A recent initiative from the Centre for Finance, Innovation and Technology (CFIT) highlights how financial health technologies could dramatically boost lending to small and medium-sized enterprises (SMEs) across the UK. According to the organisation, these tools have the potential to free up an additional £5 billion in credit each year that currently goes unused due to preventable issues in business credit profiles.
SMEs form the backbone of the British economy, making up more than 99 percent of all businesses and employing millions.
Yet many viable companies struggle to secure finance, not because of fundamental weaknesses, but because they lack clear insights into how lenders evaluate their applications.
Research conducted by FXE Technologies as part of a CFIT-led coalition reveals a striking pattern: among 24,000 businesses rejected for loans since 2019, around 65 percent had credit profiles that could have been improved with straightforward adjustments.
Common problems included over-reliance on overdrafts, late payments to suppliers, delayed filings at Companies House, and balance sheets showing negative net assets. Directors often remained unaware that these factors were blocking approval.
When scaled up across the UK’s SME population, these missed opportunities total more than £5 billion in accessible debt financing annually.
To tackle this gap, the CFIT coalition is developing practical digital solutions that mirror the transparent feedback systems long used in consumer credit.
A key prototype is FXE’s Funding Health Checker, an easy-to-use online dashboard.
It pulls together data from credit reference agencies, Companies House records, and alternative sources that lenders typically review.
The tool flags potential red flags and offers tailored recommendations to strengthen a company’s position.
In recent pilot testing, the results were notable. 80 percent of participating SMEs reported a much clearer understanding of their “fundability,” 85 percent intended to follow the suggested improvements, and 90 percent said they would recommend the dashboard to others.
The coalition, backed by major players including Mastercard, Lloyds Banking Group, and HSBC UK, launched earlier this year to address reluctance among business owners who fear rejection.
By giving SMEs a consumer-style view of their financial health before they apply, the technology aims to build confidence and reduce the high rate of declined applications.

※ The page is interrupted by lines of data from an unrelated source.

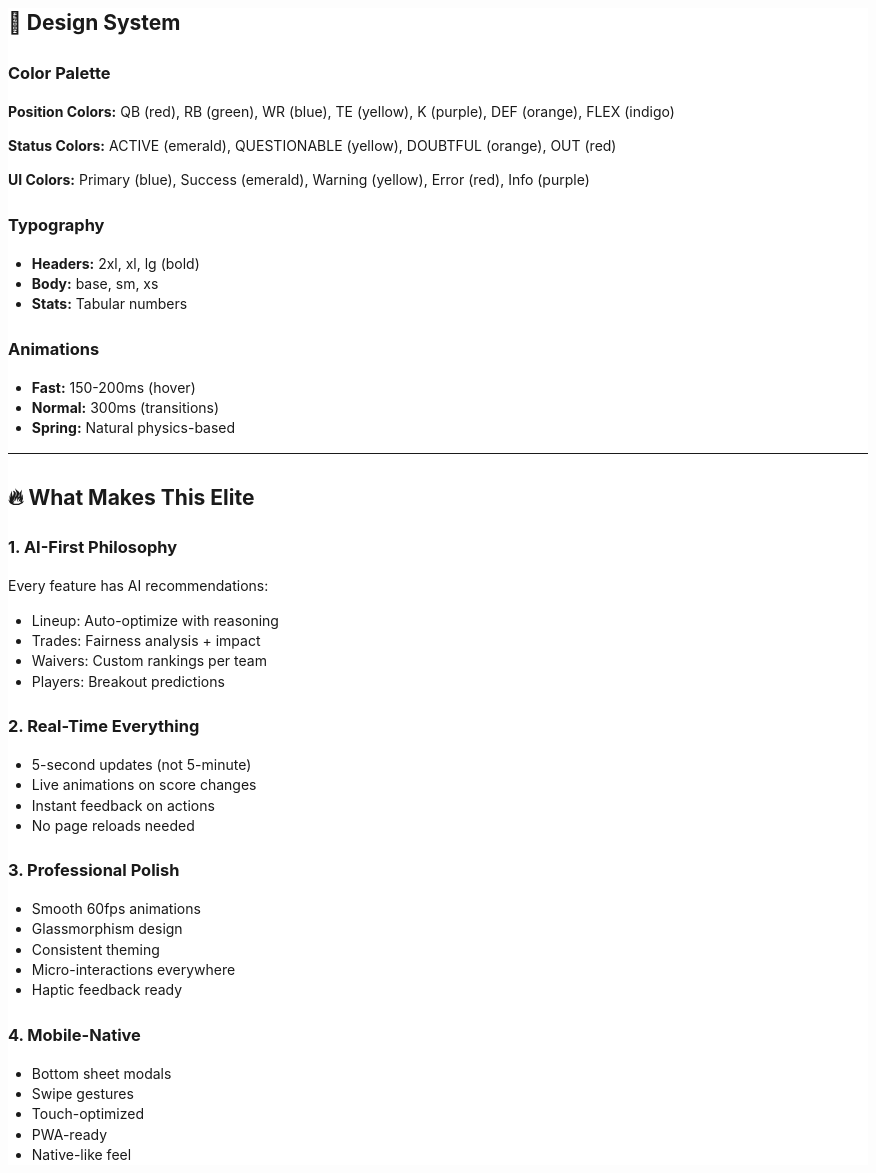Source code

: ## 🎨 Design System

### Color Palette
**Position Colors:** QB (red), RB (green), WR (blue), TE (yellow), K (purple), DEF (orange), FLEX (indigo)

**Status Colors:** ACTIVE (emerald), QUESTIONABLE (yellow), DOUBTFUL (orange), OUT (red)

**UI Colors:** Primary (blue), Success (emerald), Warning (yellow), Error (red), Info (purple)

### Typography
- **Headers:** 2xl, xl, lg (bold)
- **Body:** base, sm, xs
- **Stats:** Tabular numbers

### Animations
- **Fast:** 150-200ms (hover)
- **Normal:** 300ms (transitions)
- **Spring:** Natural physics-based

---

## 🔥 What Makes This Elite

### 1. AI-First Philosophy
Every feature has AI recommendations:
- Lineup: Auto-optimize with reasoning
- Trades: Fairness analysis + impact
- Waivers: Custom rankings per team
- Players: Breakout predictions

### 2. Real-Time Everything
- 5-second updates (not 5-minute)
- Live animations on score changes
- Instant feedback on actions
- No page reloads needed

### 3. Professional Polish
- Smooth 60fps animations
- Glassmorphism design
- Consistent theming
- Micro-interactions everywhere
- Haptic feedback ready

### 4. Mobile-Native
- Bottom sheet modals
- Swipe gestures
- Touch-optimized
- PWA-ready
- Native-like feel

This work aligns with a government review of the Mandatory Bank Referrals scheme, which currently sees 94 percent of referred firms turned down a second time.

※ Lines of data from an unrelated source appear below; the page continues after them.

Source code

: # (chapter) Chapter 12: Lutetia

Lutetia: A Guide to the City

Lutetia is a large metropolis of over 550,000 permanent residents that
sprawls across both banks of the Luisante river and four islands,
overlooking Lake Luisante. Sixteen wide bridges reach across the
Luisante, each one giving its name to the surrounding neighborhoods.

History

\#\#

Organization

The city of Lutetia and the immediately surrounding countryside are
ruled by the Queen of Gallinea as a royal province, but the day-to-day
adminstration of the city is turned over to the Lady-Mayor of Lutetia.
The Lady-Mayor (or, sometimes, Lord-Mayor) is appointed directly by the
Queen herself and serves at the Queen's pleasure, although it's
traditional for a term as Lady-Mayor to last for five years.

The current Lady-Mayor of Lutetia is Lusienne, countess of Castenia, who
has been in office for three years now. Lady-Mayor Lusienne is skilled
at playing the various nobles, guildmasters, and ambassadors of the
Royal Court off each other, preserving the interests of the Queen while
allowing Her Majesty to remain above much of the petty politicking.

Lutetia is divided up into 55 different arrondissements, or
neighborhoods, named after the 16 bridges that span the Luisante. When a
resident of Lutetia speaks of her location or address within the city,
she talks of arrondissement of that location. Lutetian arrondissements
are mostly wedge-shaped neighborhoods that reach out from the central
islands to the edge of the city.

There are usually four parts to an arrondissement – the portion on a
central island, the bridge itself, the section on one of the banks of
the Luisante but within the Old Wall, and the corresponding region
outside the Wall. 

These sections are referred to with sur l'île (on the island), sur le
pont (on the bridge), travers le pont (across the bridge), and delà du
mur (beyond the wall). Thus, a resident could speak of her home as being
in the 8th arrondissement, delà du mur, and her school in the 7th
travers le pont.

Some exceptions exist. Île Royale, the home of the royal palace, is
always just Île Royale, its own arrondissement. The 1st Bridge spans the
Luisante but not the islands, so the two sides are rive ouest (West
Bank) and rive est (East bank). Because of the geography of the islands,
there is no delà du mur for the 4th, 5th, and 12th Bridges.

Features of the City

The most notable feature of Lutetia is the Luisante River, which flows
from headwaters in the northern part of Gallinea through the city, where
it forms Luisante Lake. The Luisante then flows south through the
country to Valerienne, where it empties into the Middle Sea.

Such repeated rejections have left nearly half of UK business owners as “permanent non-borrowers,” stifling growth and innovation.
Industry professionals involved in the project emphasize the broader economic benefits.

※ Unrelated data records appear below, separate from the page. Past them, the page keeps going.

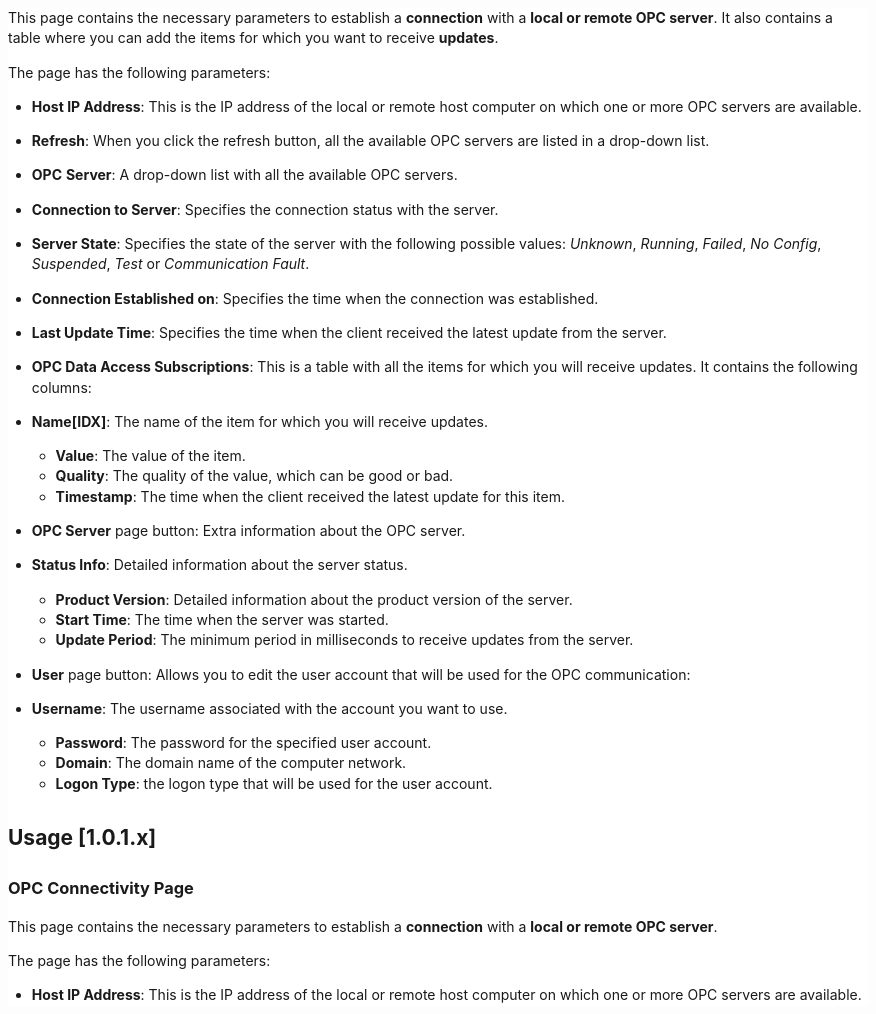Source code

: This page contains the necessary parameters to establish a **connection** with a **local or remote OPC server**. It also contains a table where you can add the items for which you want to receive **updates**.

The page has the following parameters:

- **Host IP Address**: This is the IP address of the local or remote host computer on which one or more OPC servers are available.

- **Refresh**: When you click the refresh button, all the available OPC servers are listed in a drop-down list.

- **OPC** **Server**: A drop-down list with all the available OPC servers.

- **Connection to Server**: Specifies the connection status with the server.

- **Server State**: Specifies the state of the server with the following possible values: *Unknown*, *Running*, *Failed*, *No Config*, *Suspended*, *Test* or *Communication Fault*.

- **Connection Established on**: Specifies the time when the connection was established.

- **Last Update Time**: Specifies the time when the client received the latest update from the server.

- **OPC Data Access Subscriptions**: This is a table with all the items for which you will receive updates. It contains the following columns:

- **Name\[IDX\]**: The name of the item for which you will receive updates.
  - **Value**: The value of the item.
  - **Quality**: The quality of the value, which can be good or bad.
  - **Timestamp**: The time when the client received the latest update for this item.

- **OPC Server** page button: Extra information about the OPC server.

- **Status Info**: Detailed information about the server status.
  - **Product Version**: Detailed information about the product version of the server.
  - **Start Time**: The time when the server was started.
  - **Update Period**: The minimum period in milliseconds to receive updates from the server.

- **User** page button: Allows you to edit the user account that will be used for the OPC communication:

- **Username**: The username associated with the account you want to use.
  - **Password**: The password for the specified user account.
  - **Domain**: The domain name of the computer network.
  - **Logon Type**: the logon type that will be used for the user account.

## Usage \[1.0.1.x\]

### OPC Connectivity Page

This page contains the necessary parameters to establish a **connection** with a **local or remote OPC server**.

The page has the following parameters:

- **Host IP Address**: This is the IP address of the local or remote host computer on which one or more OPC servers are available.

The approach empowers SMEs to take proactive steps, much like how credit tools have transformed personal lending and mortgage access.
Supporters argue that embedding these financial health dashboards into everyday lending journeys—both before and during applications—could halve unnecessary declines and support thousands of firms in economically challenged regions.
As the UK government pushes its Plan for Small and Medium Sized Businesses, CFIT’s findings offer a timely, actionable roadmap. By combining education, data transparency, and targeted guidance, these tools could unlock significant new credit flows, helping SMEs start, scale, and thrive while driving wider economic productivity.